Pharmaceutical Applications of EPR Spectroscopy
The degradation of pharmaceutical products often involves the presence of impurities in the form of free radicals and transition metals. Electron Paramagnetic Resonance (EPR) spectroscopy is the only technique available that can directly and non-invasively detect these impurities. In this webinar, applications scientists Kalina Ranguelova and Ralph Weber from Bruker BioSpin will discuss the use of EPR in the detection of drug impurity, degradation and reaction monitoring.

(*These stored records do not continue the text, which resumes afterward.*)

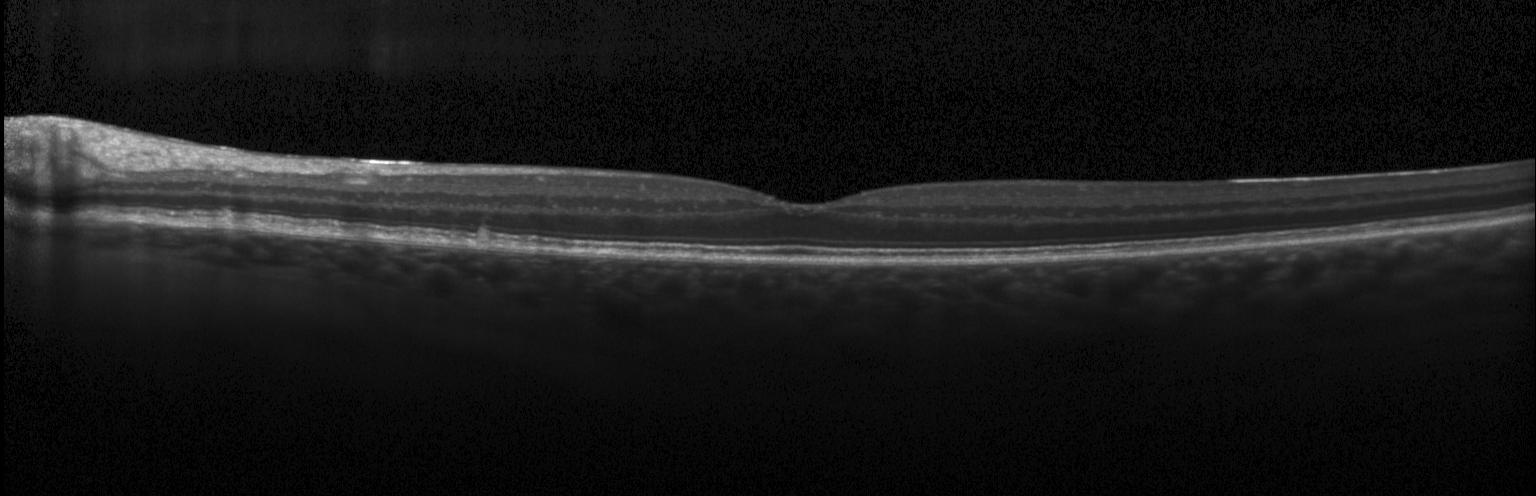

Heidelberg Spectralis · spectral-domain OCT · optical coherence tomography B-scan. This B-scan demonstrates drusen.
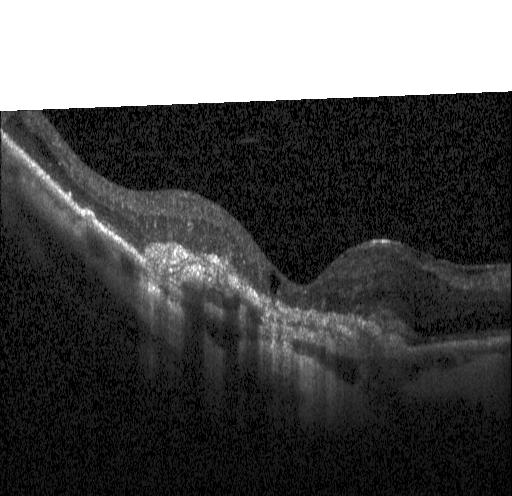

Retinal OCT B-scan — A choroidal neovascular membrane.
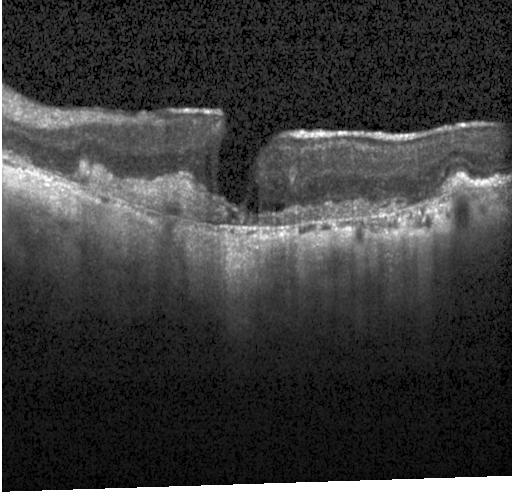 Heidelberg Spectralis; OCT line scan
Macular OCT: choroidal neovascularization.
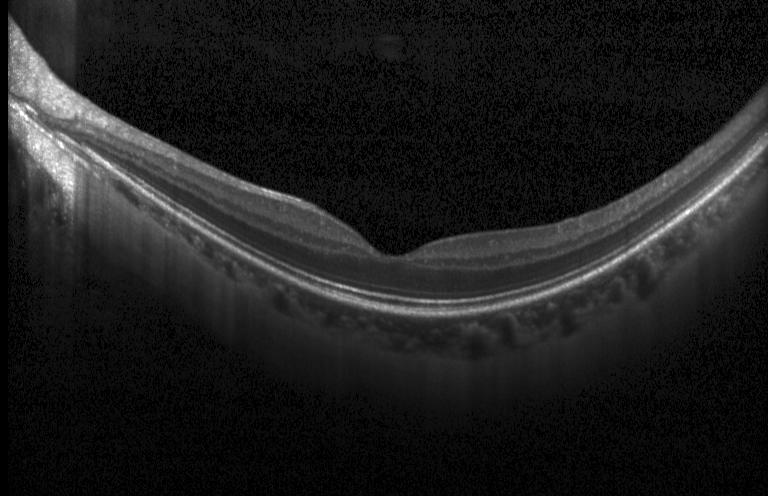 Impression: neither choroidal neovascularization, diabetic macular edema, nor drusen.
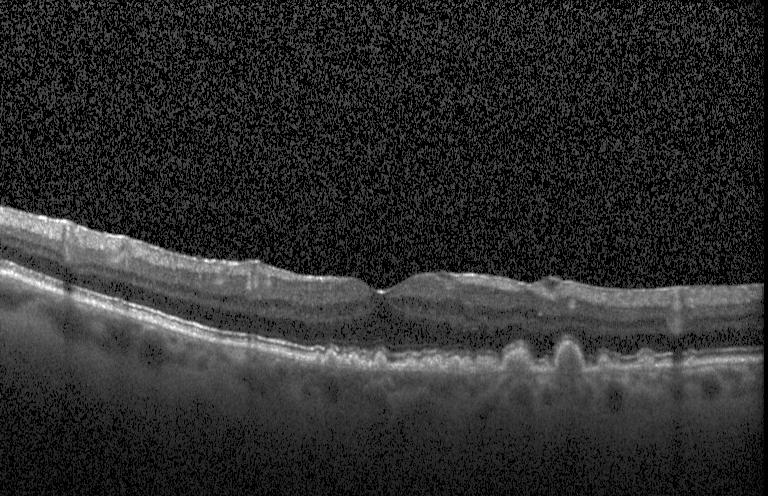

Horizontal scan through the fovea. OCT line scan. Spectral-domain OCT. Heidelberg Spectralis OCT system — Assessment: multiple drusen.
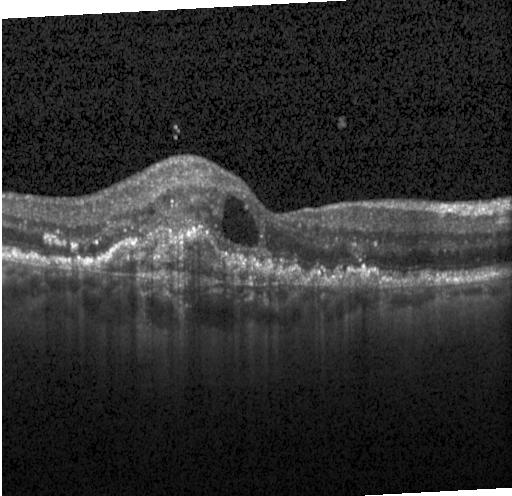
Optical coherence tomography scan. This B-scan demonstrates choroidal neovascularization.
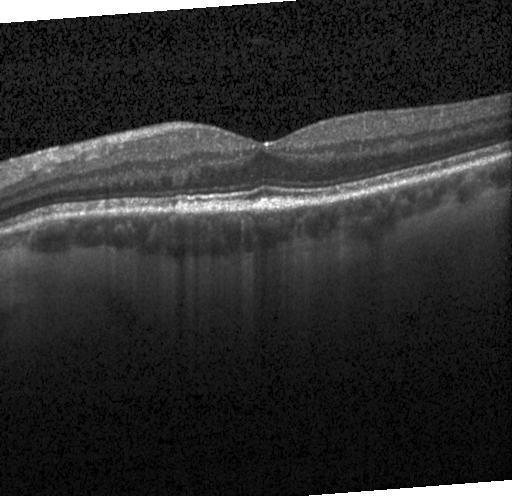
OCT line scan.
No choroidal neovascularization, no diabetic macular edema, and no drusen.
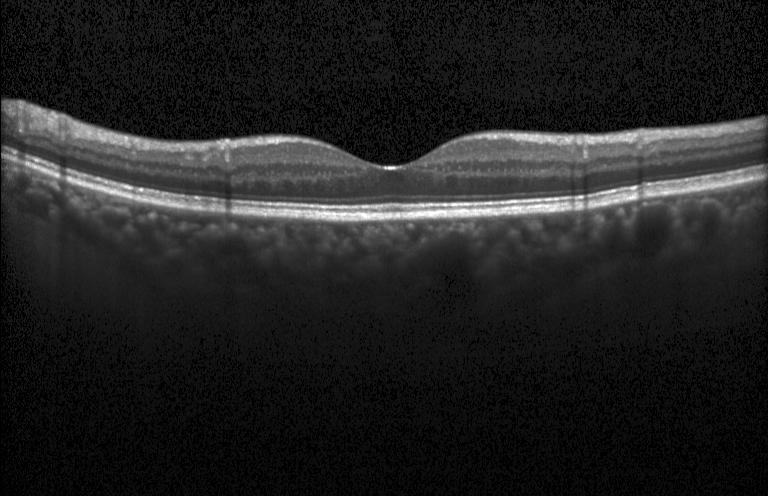

Heidelberg Spectralis OCT system · fovea-centered · retinal OCT cross-section.
Finding: neither CNV, DME, nor drusen.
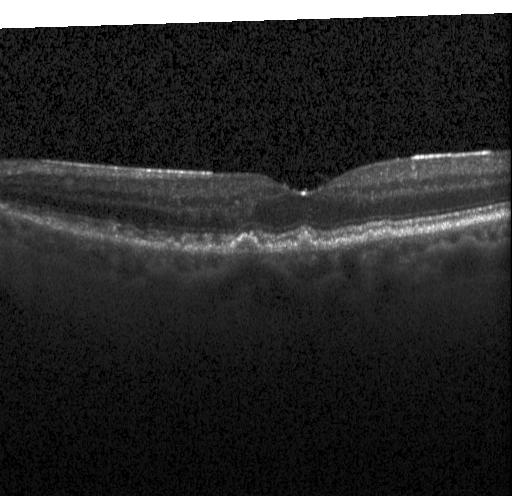

Finding: multiple drusen.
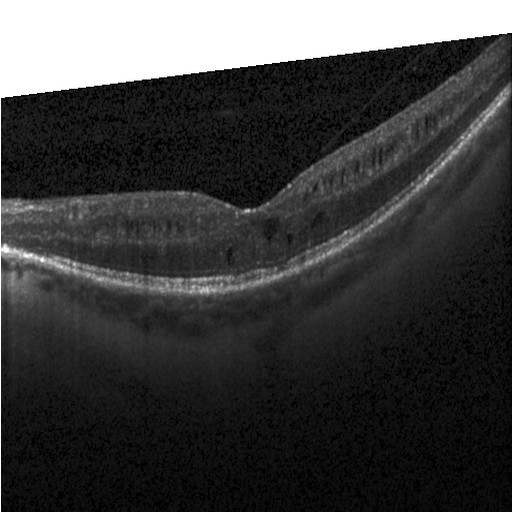 Macular OCT: diabetic macular edema.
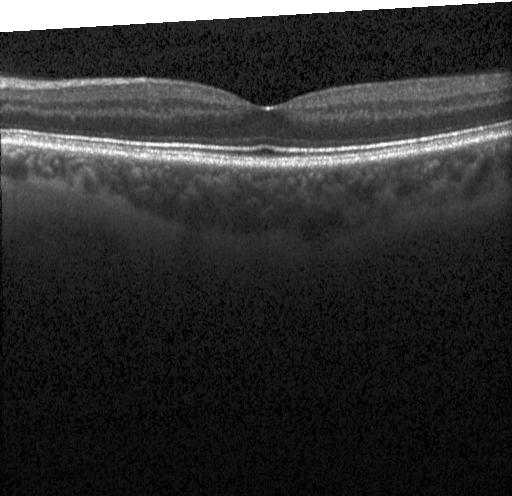
Heidelberg Spectralis OCT system. Spectral-domain optical coherence tomography. Retinal OCT B-scan. Through the macula. Impression: neither CNV, DME, nor drusen.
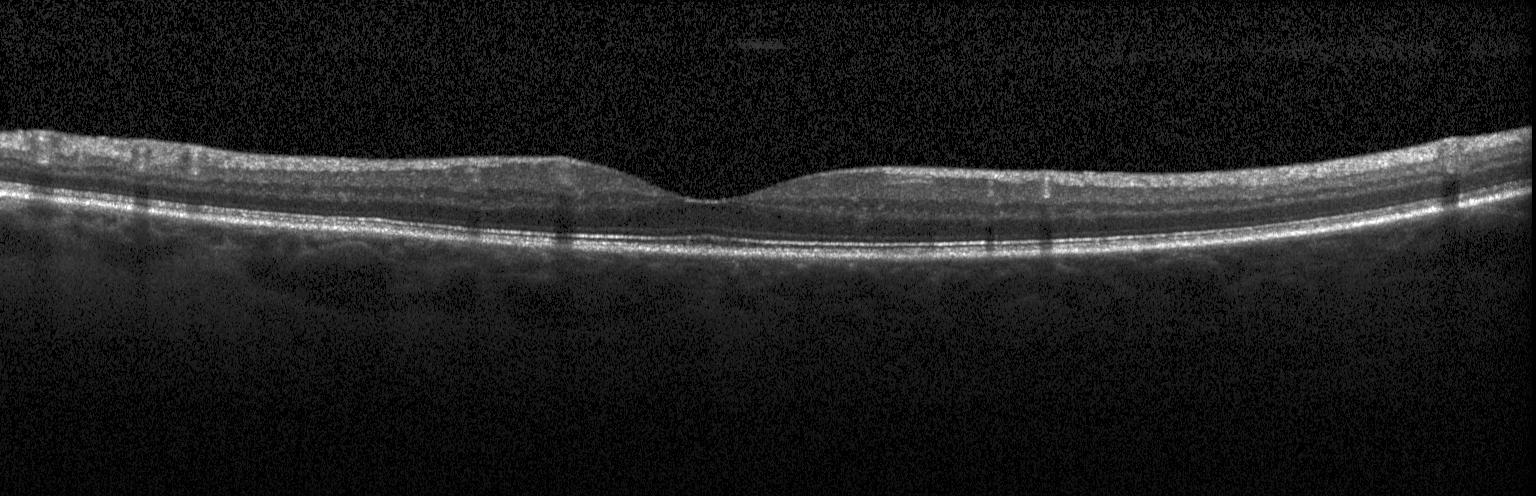 Retinal OCT cross-section. Acquired on a Heidelberg Spectralis — Neither choroidal neovascularization, diabetic macular edema, nor drusen.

EPR is 1000 times more sensitive than NMR. By analysing an EPR signal, the user can identify, quantify and monitor temporal behavior of the impurities at extremely low levels - down to parts per billion.
What to Expect
The speakers will introduce Bruker’s EMXnano bench-top EPR spectrometer package, which features the following capabilities:
- Determines cause and extent of degradation using just a tiny sample amount
- SpinCount tool quantifies impurity level and whether further purification is required
- Accommodates room-temperature between 100 and 425 K
- Photochemistry and photooxidation experiments
- Quantifies free radical concentration following sterilization
- Reaction monitoring
Who Should Attend?
- General managers involved in quality control and R&D related to drug degradation
- Academics who collaborate with pharmaceutical companies to develop drugs and optimize reaction conditions
- Researchers who study therapeutic proteins and reactive oxygen species in animals as part of drug development
Speakers
Dr. Kalina Ranguelova
Senior EPR Applications Scientist, Bruker BioSpin
Dr. Kalina Ranguelova has been an EPR Applications Scientist at Bruker BioSpin Corporation since 2011. She completed her Ph.D. at the Bulgarian Academy of Sciences, where her research focused on the structure of inorganic copper complexes using electron paramagnetic resonance (EPR) spectroscopy. After holding research positions at CUNY and the National Institute for Environmental Sciences, where she studied free radical biology and EPR spin trapping as a method for measuring reactive oxygen species (ROS), she joined Bruker. In her current role as an Applications Scientist, she focuses on developing new applications for EPR in various fields and providing customer support and training.
Dr. Ralph Weber
Senior EPR Applications Scientist, Bruker BioSpin
Dr. Ralph Weber started his scientific training at Brown University where he received a B.A in Chemistry and German Literature and Language. He continued his training at the University of Chicago, earning a Ph.D. in chemistry focusing on EPR and ENDOR studies of proteins and lanthanide complexes. Two postdoctoral positions followed. At Leiden University in the Netherlands he studied excited states of molecules using ODMR (Optically Detected Magnetic Resonance) and designed and constructed a high frequency pulse EPR spectrometer. At MIT he studied motional dynamics in lipids via solid state NMR and was one of the original project members to design and construct a DNP (Dynamic Nuclear Polarization) spectrometer incorporating a high power gyrotron. He joined Bruker 29 years ago in 1989. He is responsible for much of the documentation for EPR and also offers customer support for pulse, high frequency, and imaging applications. He is currently co-principal investigator on a five-year NIH grant to develop pre-clinical EPR imaging technology and to promote its use in the pharmaceutical industry.